LTTE believes that the Tamils, who represent a Hindu minority in the Sri Lankan population, have since long been subjected to ruthless discrimination. They have always been treated as second-class citizens. They are deprived of their fundamental rights. They are never given equal opportunities in government agencies as the Sinhalese, the majority Buddhists.

According to an interesting write-up 'Paradise Lost' published in Time (February 9, 1998), "in 1955, Kumaratunga's father, the Oxford-educated S.W.R.D. Bandaranaike, proclaimed that if his Sri Lanka Freedom Party won the following year's general elections, he would make Sinhala the official language. (The point was to exclude Tamils from coveted government jobs, for which the British had favoured them.)"

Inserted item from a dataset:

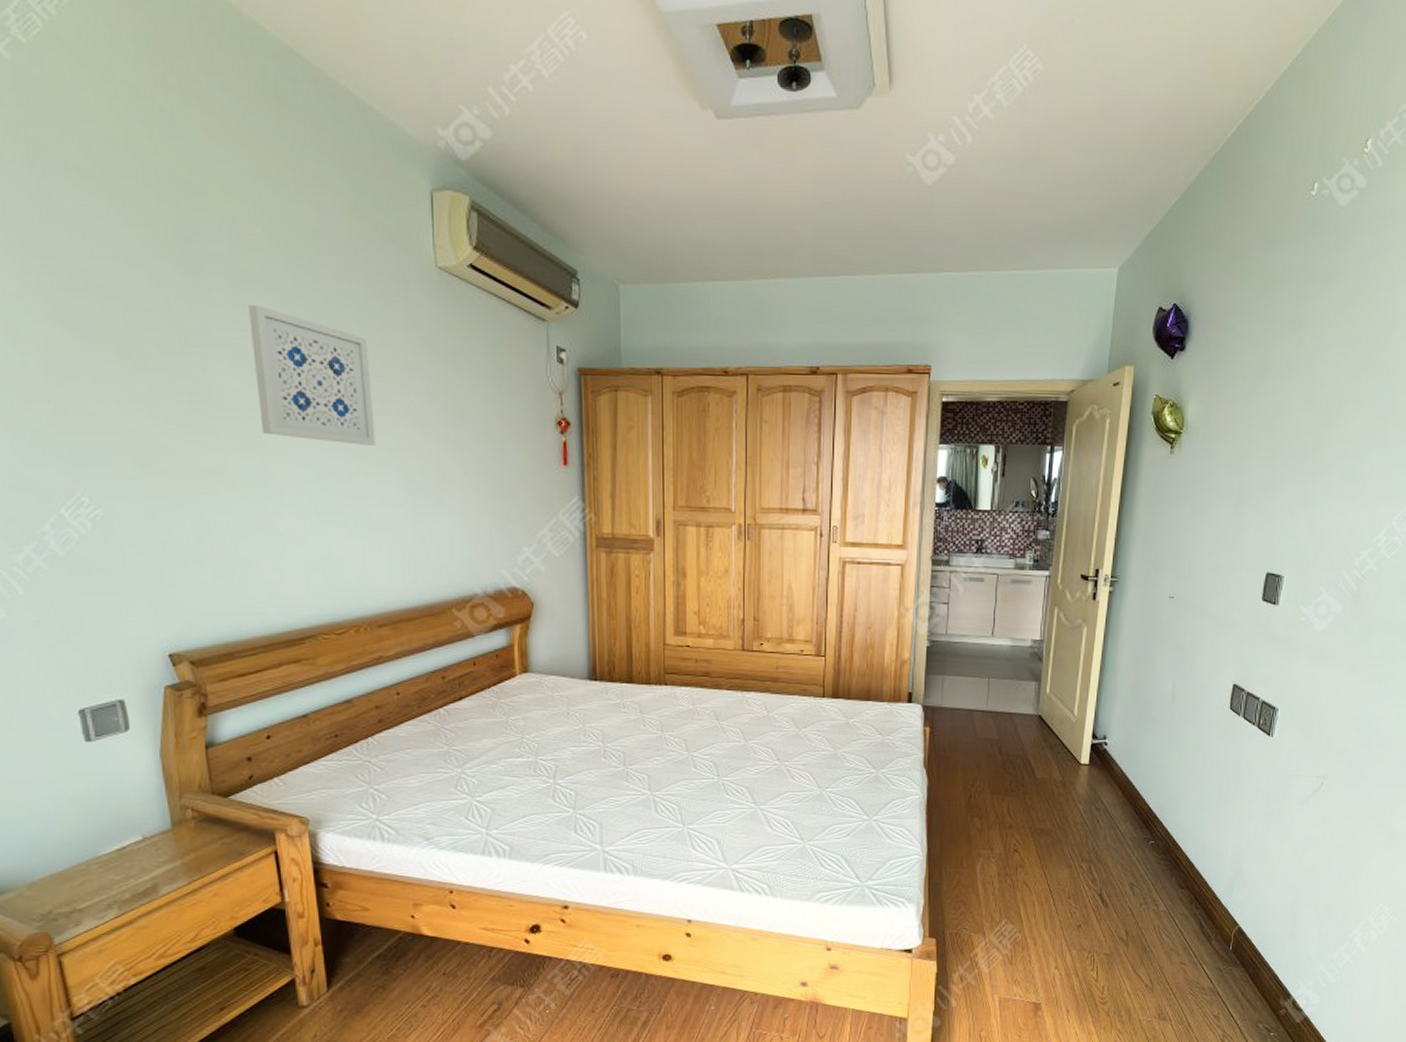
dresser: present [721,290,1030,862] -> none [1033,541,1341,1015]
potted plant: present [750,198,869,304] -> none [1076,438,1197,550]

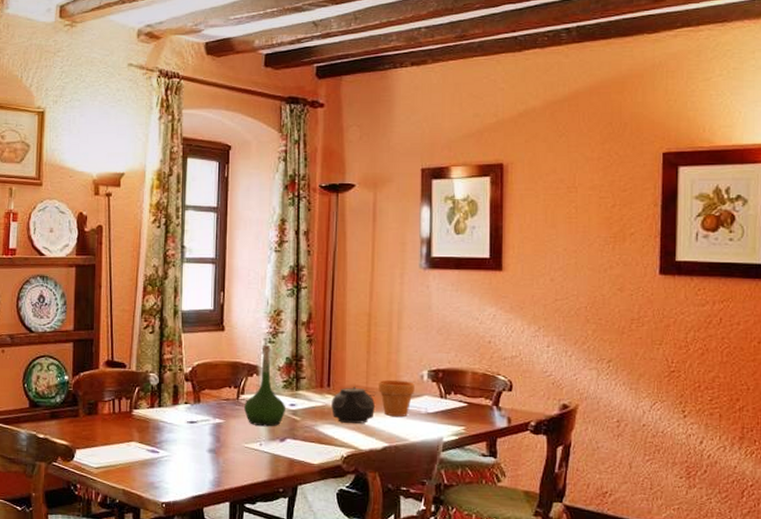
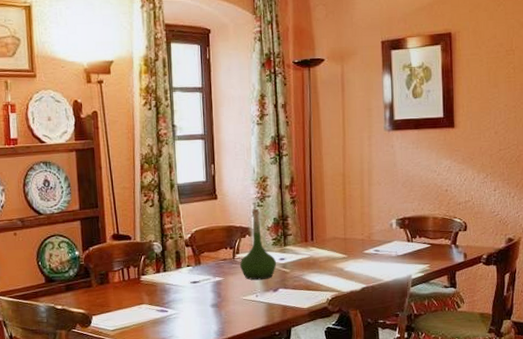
teapot: present [331,387,376,424] -> none [315,239,353,271]
flower pot: present [379,379,415,416] -> none [355,229,386,261]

Although Bandaranaike won by a landslide he was shot dead in 1959 by a Buddhist monk, partly over a business deal, but 'his political legacy lived on'. The write-up has further added: 'Over the next three decades, politicians indulged in an orgy of Sinhalese chauvinism at the expense of Tamils.' Against such backdrops, the LTTE-sponsored secessionist movement that started in 1983, has been still continuing with unprecedented tolls over the last 17 years of violence and terror. President Chandrika Kumaratunga has been the latest victim of their brute onslaught.

Thanks to her cool composure, she has warned against any reprisals on the country's minority Tamil community. Perhaps for Kumaratunga 'the moment of truth has come' because the LTTE-sponsored violence could have served further to alienate the Sri-Lankan masses from the secessionists' way of carving out a new state.